Getting Better Gradually, Not Miraculously
At the 2012 London Olympics, the home country put on a show. Team Great Britain captured 29 Gold medals, trailing only the US and China in that regard. It was their most successful Olympics in over 100 years.
There was a flood of books, Ted talks, and articles celebrating and glorifying the methods that UK Sport and British Cycling in particular took to achieve success at the 2012 Olympics. The ‘marginal gains’ concept, or the belief that every little half a percent of performance matters and taken together they add up to something large, was chief among them.
Yet, when we peel back the curtain, it appears that it wasn’t all marginal gains and rainbows. In recent weeks, UK Sport and British Cycling have been rocked by allegations of their doctor delivering drugs to cyclists and a kind of cover-up involving drug use and avoidance of normal drug testing protocols. I don’t suppose you could sell many books saying If you want’ to get better, forget marginal gains and go dope.
The point isn’t to rail on UK Sport, but I’ve seen this story way too often. We fall for a narrative, an explanation for greatness that is intuitively appealing, that lacks any substance or rigor upon even the littlest prodding.
Look no further than the butter in your coffee trend of a few years ago. The purported benefits of increased energy, muscle growth, and lean body mass were explained using complicated theories and vague scientific terms such as “myotoxins.” Yet the founder of this trend was hopped up on a PED cocktail involving testosterone and Modafinil, a stimulant given to people suffering from narcolepsy. What do we think had the actual performance effect, the butter in the coffee or the PED cocktail?
In the performance writing genre which Brad and I occupy, stories are often the driver. We look at what the best of the best do, and then take whatever cohesive narrative is thrown our way and run with it. We accept marginal gains or butter in our coffee or some new-fangled training technique, only to find out much later that the truth was murkier.
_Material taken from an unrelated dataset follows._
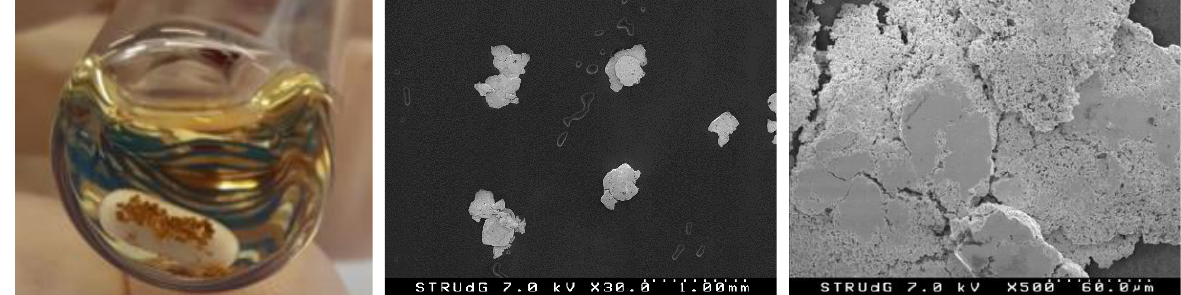
Figure 5. Reaction outcome with Au(0) precipitate ( left ), and SEM images of the isolated Au(0) nuggets at ×30 and ×500 ( middle and right ), from the reaction employing complex 1 (1 eq), AgOAc (1 eq) and PhI(OAc) 2 (2 eq) in 1,2-DCE, at 90 °C overnight, under N 2 atmosphere in the absence of light (Table 1, entry 1).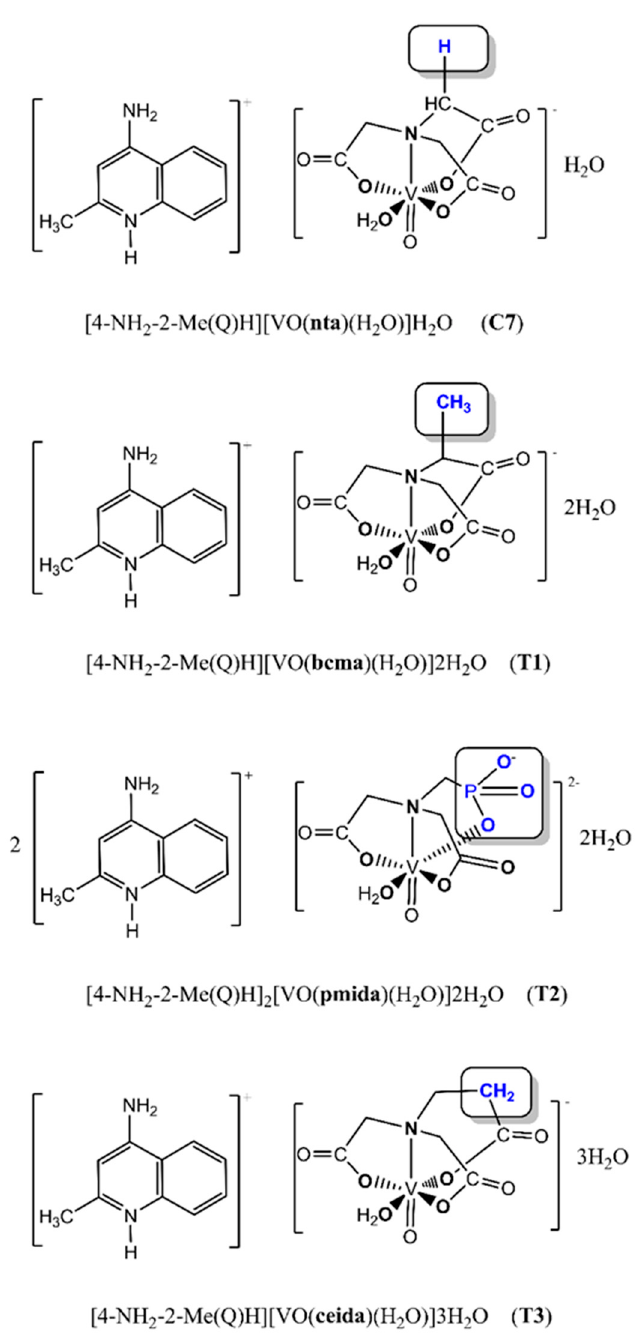
Figure 1. The chemical structures of T1–T3 complexes (derivatives of C7).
This does a massive disservice. It sends the message that there’s some secret, some way to innovate our way to greatness, instead of painting (the less marketable) reality: That getting better in just about anything in a legitimate way takes a lot of hard work and recovery over time. Sure, there are ways to optimize those parameters, but those optimizations make small differences. They aren’t magically going to turn us into world-beaters, like, say, a performance-enhancing drug will.
My hope is that more people stop falling for the magical narrative, the appealing explanation, and instead showcase people up who have been quietly putting in the work year after year and who are getting better gradually, not miraculously.